I plan to start up the conversation again in February (if you're an artist who's interested in being featured once the series resumes, please contact me and I'll send you the details).
Until then you can find inspiration in the previous Sketchbook Conversations posts. Hear from:
- Emma Palmer
- Gabriëlle Heckenbücker
- Kristen Solecki
- Constanza Urdampilleta
- Sharon Nullmeyer
- Patricia Nordeen
- Melissa Hyatt
- Anika Lacerte
- Regina Lord
- Tracey English
- Jenny Blair
- Lizzie Christian
- Jaime Haney
- Sharon Rohloff
Each of these artists has her own unique style, her own reasons for working in a sketchbook and her own way of working. Many of these artists share their work regularly on Instagram or blogs, so be sure to follow them for continued inspiration.
I thought I'd also leave you with some inspiring sketchbook-related links to tide you over until this conversation continues:
I haven't fully explored the website Doodlers Anonymous, but when I recently discovered it I was delighted to see so many diverse sketchbooks in one place. You can also submit your own artwork and engage with the community for encouragement and inspiration.
A number of the artists who joined in the conversation mentioned Jennifer Orkin Lewis (August Wren) as a sketchbooking inspiration. She's on her third year of painting every day. If you don't know her work, take a look at her blog and her Instagram account.
Paperbacknote, a business that makes fun, upcycled notebooks and sketchbooks, features art from many artists in their Instagram feed. There are many, many great examples of sketchbooks on Instagram. Have some favorites? Share them in the comments.
Pinterest is another great place to find sketchbook Inspiration. I have a sketchbook board where I try to remember to collect inspiring sketchbooks when I stumble upon them. Take a look at Dana Barbieri's board and the Inside Out Art Journaling group board that Shannon Kinney Duh of A Free Spirit Life began. Have a sketchbook-related board? Tell me about it in the comments so I can follow you.
The Sketchbook Project, a crowd-sourced, global collaboration of artists has a brick and mortar library of sketchbooks in Brooklyn and a virtual library, too. Looking for a challenge? There's still time to join the 2017 Sketchbook Project and have your art included in the library.

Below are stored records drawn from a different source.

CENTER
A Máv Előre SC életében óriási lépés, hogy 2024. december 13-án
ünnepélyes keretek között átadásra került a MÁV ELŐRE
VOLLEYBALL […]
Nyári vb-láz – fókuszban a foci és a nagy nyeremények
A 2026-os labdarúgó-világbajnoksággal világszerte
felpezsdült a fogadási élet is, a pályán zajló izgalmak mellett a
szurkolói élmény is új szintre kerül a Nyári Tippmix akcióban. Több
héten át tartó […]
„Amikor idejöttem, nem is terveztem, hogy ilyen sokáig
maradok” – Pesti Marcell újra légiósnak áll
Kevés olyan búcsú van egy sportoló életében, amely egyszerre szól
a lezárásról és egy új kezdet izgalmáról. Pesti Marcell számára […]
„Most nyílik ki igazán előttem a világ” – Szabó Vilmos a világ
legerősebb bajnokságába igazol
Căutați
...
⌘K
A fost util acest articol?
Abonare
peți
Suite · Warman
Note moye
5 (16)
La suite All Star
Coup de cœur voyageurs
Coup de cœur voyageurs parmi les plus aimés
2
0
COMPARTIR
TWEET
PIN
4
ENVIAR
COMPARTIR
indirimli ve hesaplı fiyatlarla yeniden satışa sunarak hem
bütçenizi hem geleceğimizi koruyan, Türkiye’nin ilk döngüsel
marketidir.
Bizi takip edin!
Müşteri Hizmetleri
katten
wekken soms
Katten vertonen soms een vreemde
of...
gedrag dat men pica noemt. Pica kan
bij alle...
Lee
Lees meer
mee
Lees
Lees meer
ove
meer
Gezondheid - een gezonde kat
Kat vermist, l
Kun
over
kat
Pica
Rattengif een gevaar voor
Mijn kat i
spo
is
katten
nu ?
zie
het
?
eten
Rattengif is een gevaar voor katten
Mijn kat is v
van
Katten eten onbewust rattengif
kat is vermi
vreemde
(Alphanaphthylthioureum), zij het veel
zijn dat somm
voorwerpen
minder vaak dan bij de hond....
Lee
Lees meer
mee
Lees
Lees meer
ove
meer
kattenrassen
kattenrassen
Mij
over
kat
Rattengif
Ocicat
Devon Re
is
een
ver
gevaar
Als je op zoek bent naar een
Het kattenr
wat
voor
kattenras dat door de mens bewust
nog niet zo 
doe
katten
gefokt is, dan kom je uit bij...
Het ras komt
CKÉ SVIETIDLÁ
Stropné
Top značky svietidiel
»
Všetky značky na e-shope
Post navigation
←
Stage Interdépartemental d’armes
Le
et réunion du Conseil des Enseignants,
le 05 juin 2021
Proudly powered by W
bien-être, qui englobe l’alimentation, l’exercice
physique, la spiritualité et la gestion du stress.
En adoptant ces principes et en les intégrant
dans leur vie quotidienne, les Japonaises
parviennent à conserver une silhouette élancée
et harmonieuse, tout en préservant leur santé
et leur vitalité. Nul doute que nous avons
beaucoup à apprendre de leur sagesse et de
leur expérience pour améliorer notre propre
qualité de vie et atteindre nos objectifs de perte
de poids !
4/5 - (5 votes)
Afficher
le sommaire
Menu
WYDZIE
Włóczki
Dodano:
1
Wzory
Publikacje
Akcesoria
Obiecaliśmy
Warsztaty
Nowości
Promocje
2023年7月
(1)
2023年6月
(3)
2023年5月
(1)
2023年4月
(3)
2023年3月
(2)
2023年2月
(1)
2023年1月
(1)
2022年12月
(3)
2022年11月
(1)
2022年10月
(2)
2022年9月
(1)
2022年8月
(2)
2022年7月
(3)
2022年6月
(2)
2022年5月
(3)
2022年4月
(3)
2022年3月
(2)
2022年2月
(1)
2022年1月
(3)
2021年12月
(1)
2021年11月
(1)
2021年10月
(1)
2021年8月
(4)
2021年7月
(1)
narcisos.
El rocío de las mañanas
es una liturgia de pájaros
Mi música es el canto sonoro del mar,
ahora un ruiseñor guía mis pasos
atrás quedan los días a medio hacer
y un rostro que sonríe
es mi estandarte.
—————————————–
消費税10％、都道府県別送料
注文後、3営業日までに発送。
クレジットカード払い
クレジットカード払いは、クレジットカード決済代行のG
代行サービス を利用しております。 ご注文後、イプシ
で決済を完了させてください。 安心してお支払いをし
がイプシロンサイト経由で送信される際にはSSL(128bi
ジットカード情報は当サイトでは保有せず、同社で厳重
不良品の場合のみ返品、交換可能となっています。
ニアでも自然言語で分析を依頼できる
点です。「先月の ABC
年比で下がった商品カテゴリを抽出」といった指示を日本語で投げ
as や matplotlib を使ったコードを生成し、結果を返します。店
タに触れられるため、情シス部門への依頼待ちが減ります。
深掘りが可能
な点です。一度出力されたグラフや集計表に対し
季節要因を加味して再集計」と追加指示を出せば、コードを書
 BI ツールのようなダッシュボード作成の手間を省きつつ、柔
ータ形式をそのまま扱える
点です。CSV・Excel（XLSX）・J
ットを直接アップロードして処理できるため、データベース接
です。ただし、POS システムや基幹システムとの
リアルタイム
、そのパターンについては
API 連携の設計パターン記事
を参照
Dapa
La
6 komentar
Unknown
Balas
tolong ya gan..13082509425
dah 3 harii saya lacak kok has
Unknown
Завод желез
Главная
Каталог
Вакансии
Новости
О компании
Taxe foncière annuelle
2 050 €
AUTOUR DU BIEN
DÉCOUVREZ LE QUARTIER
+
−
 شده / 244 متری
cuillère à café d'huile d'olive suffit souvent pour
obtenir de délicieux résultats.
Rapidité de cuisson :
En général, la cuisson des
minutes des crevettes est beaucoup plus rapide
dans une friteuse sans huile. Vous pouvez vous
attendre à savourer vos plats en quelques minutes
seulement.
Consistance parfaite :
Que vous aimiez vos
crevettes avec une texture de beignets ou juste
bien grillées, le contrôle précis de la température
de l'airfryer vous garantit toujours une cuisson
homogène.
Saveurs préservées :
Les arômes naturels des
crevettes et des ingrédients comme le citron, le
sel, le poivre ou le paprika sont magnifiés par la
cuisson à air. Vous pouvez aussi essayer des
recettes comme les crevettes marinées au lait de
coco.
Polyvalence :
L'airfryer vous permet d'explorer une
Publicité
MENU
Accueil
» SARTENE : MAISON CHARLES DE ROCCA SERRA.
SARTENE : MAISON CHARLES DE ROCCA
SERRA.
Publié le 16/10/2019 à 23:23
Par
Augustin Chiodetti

Sharon Rohloff, who joined the conversation on my blog in October has since written a couple posts on her blog about sketchbooks. This one shares 10 Reasons to Keep a Sketchbook and this one shares a list of sketchbook related books.
Recently on her blog Alisa Burke shared a peek into her doodle diary. A doodle diary is a perfect, stress-free way to dip your toes into sketchbook making.
Looking for classes?
- For more inspiration from Alisa Burke, take a look at her online classes (which are on sale till November 21st).
- Creativebug (a subscription online learning site) has a number of sketchbook related classes.
- Skillshare, where I now teach four classes (all of which would give you sketchbook inspiration!), is a great place to find art inspiration. You can get a three month premium membership for an introductory price of $0.99 and have access to my four classes as well as the entire library of over 11,000 (and growing) classes on a variety of topics. Find art classes in the crafts and design categories.
Thanks so much to everyone who has joined in the conversation so far, whether as a featured artist or by sharing your thoughts in the comments of my posts. I look forward to seeing where this conversation will take us once it resumes next year!